**ACTION ITEM**
Output the complete listing. Match it exactly.

**DATASET EXCERPT**
· · · ·

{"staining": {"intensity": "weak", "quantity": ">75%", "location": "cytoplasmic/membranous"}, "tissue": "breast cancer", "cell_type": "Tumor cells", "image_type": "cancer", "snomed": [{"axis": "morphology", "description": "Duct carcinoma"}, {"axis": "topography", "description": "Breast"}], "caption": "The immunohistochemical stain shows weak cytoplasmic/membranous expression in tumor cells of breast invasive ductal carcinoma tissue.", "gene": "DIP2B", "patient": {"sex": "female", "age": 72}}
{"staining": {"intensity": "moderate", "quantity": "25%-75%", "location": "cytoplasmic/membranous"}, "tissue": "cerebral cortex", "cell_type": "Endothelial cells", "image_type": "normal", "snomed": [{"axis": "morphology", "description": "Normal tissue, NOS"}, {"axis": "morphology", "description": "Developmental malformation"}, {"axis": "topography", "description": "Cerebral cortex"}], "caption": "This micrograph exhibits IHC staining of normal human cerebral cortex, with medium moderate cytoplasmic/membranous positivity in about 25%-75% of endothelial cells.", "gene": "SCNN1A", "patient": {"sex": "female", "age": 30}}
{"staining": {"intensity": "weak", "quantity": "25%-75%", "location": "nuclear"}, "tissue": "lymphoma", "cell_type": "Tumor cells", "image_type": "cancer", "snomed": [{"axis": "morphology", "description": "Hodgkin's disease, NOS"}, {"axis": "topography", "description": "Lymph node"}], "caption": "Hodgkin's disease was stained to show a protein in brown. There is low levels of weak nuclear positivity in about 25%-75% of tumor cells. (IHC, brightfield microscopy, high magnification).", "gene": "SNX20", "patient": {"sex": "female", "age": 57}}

· · · ·

**ANSWER TO THIS TASK**
{"staining": {"intensity": "weak", "quantity": ">75%", "location": "cytoplasmic/membranous"}, "tissue": "breast cancer", "cell_type": "Tumor cells", "image_type": "cancer", "snomed": [{"axis": "morphology", "description": "Duct carcinoma"}, {"axis": "topography", "description": "Breast"}], "caption": "The immunohistochemical stain shows weak cytoplasmic/membranous expression in tumor cells of breast invasive ductal carcinoma tissue.", "gene": "DIP2B", "patient": {"sex": "female", "age": 72}}
{"staining": {"intensity": "moderate", "quantity": "25%-75%", "location": "cytoplasmic/membranous"}, "tissue": "cerebral cortex", "cell_type": "Endothelial cells", "image_type": "normal", "snomed": [{"axis": "morphology", "description": "Normal tissue, NOS"}, {"axis": "morphology", "description": "Developmental malformation"}, {"axis": "topography", "description": "Cerebral cortex"}], "caption": "This micrograph exhibits IHC staining of normal human cerebral cortex, with medium moderate cytoplasmic/membranous positivity in about 25%-75% of endothelial cells.", "gene": "SCNN1A", "patient": {"sex": "female", "age": 30}}
{"staining": {"intensity": "weak", "quantity": "25%-75%", "location": "nuclear"}, "tissue": "lymphoma", "cell_type": "Tumor cells", "image_type": "cancer", "snomed": [{"axis": "morphology", "description": "Hodgkin's disease, NOS"}, {"axis": "topography", "description": "Lymph node"}], "caption": "Hodgkin's disease was stained to show a protein in brown. There is low levels of weak nuclear positivity in about 25%-75% of tumor cells. (IHC, brightfield microscopy, high magnification).", "gene": "SNX20", "patient": {"sex": "female", "age": 57}}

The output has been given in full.